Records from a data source
<<<<
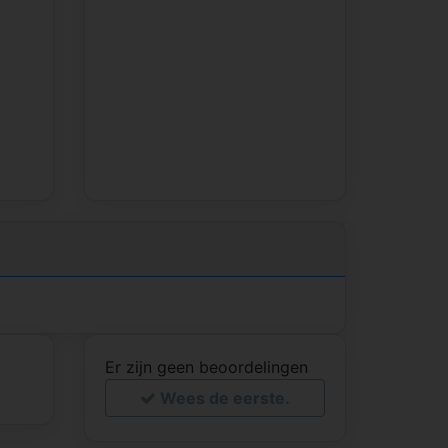
Er zijn geen beoordelingen
Wees de eerste.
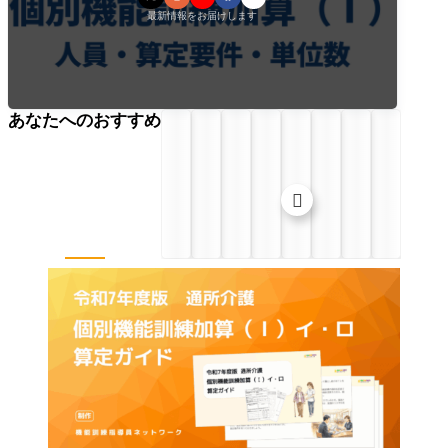
最新情報をお届けします
あなたへのおすすめ

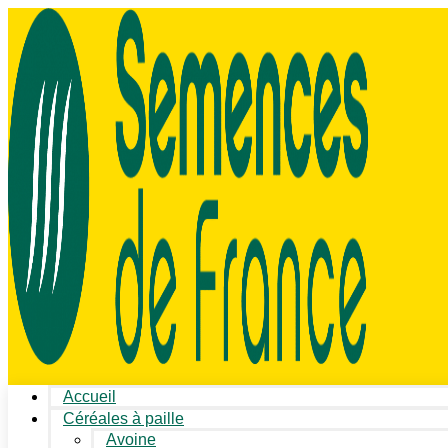
Accueil
Céréales à paille
Avoine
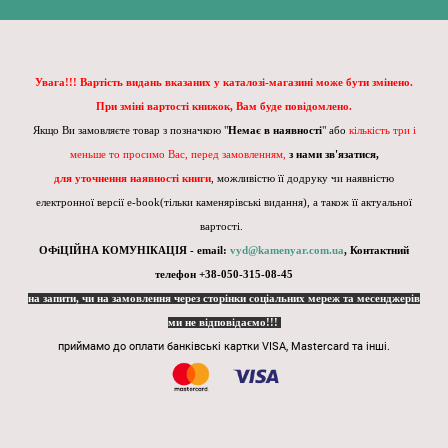
Увага!!! Вартість видань вказаних у каталозі-магазині може бути змінено.
При зміні вартості книжок, Вам буде повідомлено.
Якщо Ви замовляєте товар з позначкою "
Немає в наявності
" або
кількість три і
меньше то просимо Вас, перед замовленням,
з нами зв'язатися,
для уточнення наявності книги
, можливістю її додруку чи наявністю
електронної версії e-book(тільки каменярівські видання), а також її актуальної
вартості.
ОФіЦІЙНА КОМУНІКАЦІЯ - email:
vyd@kamenyar.com.ua
,
Контактний
телефон +38-050-315-08-45
на запити, чи на замовлення через сторінки соціальних мереж та месенджерів
ми не відповідаємо!!!
приймамо до оплати банківські картки VISA, Mastercard та інші.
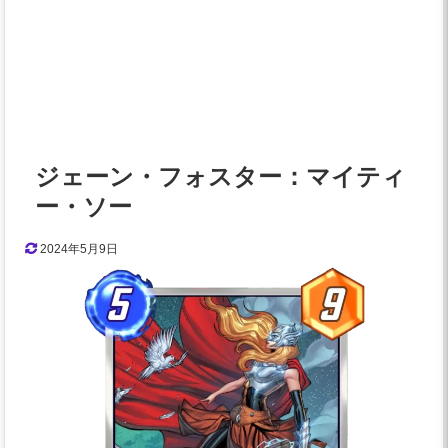
ジェーン・フォスター：マイティ
ー・ソー
2024年5月9日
>>>>
TASK ITEM: What must be output is the exact run of lines from the one holding "Якщо Ви замовляєте" through the end of the entries above, both ends included, minus the pictures.

YOUR RESPONSE:
Якщо Ви замовляєте товар з позначкою "
Немає в наявності
" або
кількість три і
меньше то просимо Вас, перед замовленням,
з нами зв'язатися,
для уточнення наявності книги
, можливістю її додруку чи наявністю
електронної версії e-book(тільки каменярівські видання), а також її актуальної
вартості.
ОФіЦІЙНА КОМУНІКАЦІЯ - email:
vyd@kamenyar.com.ua
,
Контактний
телефон +38-050-315-08-45
на запити, чи на замовлення через сторінки соціальних мереж та месенджерів
ми не відповідаємо!!!
приймамо до оплати банківські картки VISA, Mastercard та інші.
ジェーン・フォスター：マイティ
ー・ソー
2024年5月9日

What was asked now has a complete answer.